**What is required:** Could you repeat, word for word, every line from the one containing "right hip: (100, 148)" through the final line of the records below, and nothing else?

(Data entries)
-=-=-
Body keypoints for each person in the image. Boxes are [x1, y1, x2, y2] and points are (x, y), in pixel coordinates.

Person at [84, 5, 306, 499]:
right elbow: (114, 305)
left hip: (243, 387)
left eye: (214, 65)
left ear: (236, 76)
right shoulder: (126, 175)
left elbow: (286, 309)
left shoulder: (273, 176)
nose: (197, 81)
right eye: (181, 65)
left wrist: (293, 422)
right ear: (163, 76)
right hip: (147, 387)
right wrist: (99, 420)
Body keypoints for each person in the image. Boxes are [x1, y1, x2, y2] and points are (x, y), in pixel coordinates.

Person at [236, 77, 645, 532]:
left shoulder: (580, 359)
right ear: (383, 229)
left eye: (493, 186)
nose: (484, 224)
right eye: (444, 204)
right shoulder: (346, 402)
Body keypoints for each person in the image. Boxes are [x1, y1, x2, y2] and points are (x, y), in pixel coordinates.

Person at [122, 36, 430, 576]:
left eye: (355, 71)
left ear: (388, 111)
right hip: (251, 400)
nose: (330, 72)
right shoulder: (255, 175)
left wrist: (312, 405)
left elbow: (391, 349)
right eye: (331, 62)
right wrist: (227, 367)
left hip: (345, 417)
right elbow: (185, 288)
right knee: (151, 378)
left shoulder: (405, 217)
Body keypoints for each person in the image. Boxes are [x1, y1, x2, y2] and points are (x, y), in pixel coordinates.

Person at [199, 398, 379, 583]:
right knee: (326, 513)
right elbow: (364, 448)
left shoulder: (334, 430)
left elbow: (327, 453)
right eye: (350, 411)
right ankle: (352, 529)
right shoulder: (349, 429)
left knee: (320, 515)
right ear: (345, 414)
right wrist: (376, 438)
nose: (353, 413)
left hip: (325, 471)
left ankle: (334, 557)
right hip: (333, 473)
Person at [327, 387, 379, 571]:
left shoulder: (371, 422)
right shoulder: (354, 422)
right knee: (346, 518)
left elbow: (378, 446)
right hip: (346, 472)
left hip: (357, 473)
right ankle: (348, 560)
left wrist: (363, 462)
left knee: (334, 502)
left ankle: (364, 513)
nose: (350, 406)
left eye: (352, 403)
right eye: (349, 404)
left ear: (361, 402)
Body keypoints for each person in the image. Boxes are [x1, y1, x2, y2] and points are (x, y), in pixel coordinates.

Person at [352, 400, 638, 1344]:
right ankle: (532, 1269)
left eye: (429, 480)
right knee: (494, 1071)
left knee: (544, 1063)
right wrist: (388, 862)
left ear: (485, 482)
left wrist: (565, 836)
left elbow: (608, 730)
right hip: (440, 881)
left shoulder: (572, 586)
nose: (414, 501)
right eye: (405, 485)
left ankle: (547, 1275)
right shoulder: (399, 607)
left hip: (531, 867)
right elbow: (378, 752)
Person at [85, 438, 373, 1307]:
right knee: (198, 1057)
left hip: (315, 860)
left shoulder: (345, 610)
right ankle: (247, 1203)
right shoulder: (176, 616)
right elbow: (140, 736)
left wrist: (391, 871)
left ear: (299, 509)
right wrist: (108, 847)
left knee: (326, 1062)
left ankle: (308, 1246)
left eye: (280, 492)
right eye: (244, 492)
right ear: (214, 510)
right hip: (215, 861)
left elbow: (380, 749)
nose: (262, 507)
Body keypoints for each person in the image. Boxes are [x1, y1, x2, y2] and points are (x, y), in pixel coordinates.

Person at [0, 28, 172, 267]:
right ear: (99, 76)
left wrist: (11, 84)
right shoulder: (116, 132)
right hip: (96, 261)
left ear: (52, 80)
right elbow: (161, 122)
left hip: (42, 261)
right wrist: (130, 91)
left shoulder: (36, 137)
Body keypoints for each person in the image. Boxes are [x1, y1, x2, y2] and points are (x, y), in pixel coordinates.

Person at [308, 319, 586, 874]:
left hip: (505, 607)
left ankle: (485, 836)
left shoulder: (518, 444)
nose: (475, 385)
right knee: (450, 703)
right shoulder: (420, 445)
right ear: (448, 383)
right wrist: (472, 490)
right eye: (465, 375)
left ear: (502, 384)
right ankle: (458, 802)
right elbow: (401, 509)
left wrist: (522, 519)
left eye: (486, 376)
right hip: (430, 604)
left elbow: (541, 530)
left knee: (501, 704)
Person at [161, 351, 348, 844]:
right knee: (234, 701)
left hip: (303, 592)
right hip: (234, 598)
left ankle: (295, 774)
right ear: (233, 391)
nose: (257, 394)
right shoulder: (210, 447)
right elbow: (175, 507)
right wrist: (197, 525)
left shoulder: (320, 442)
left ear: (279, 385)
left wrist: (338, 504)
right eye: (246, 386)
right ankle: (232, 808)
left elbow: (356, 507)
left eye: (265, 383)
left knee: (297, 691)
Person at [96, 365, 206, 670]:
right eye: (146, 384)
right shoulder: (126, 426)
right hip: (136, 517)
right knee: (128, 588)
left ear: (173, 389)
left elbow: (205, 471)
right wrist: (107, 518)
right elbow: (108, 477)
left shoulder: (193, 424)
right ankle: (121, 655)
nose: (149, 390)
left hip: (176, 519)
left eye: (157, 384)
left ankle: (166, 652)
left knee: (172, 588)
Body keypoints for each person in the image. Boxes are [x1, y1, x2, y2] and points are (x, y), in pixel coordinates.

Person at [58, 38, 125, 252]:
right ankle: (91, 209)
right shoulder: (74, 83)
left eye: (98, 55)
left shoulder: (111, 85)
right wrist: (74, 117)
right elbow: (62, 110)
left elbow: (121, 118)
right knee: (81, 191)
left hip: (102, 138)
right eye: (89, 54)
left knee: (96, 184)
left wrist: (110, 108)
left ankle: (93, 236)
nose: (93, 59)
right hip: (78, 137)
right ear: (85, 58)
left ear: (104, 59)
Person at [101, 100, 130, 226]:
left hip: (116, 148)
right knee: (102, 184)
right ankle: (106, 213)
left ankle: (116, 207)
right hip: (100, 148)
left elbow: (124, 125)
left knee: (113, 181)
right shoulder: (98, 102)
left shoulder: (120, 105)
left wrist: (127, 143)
-=-=-
**Response for this exercise:**
right hip: (100, 148)
left elbow: (124, 125)
left knee: (113, 181)
right shoulder: (98, 102)
left shoulder: (120, 105)
left wrist: (127, 143)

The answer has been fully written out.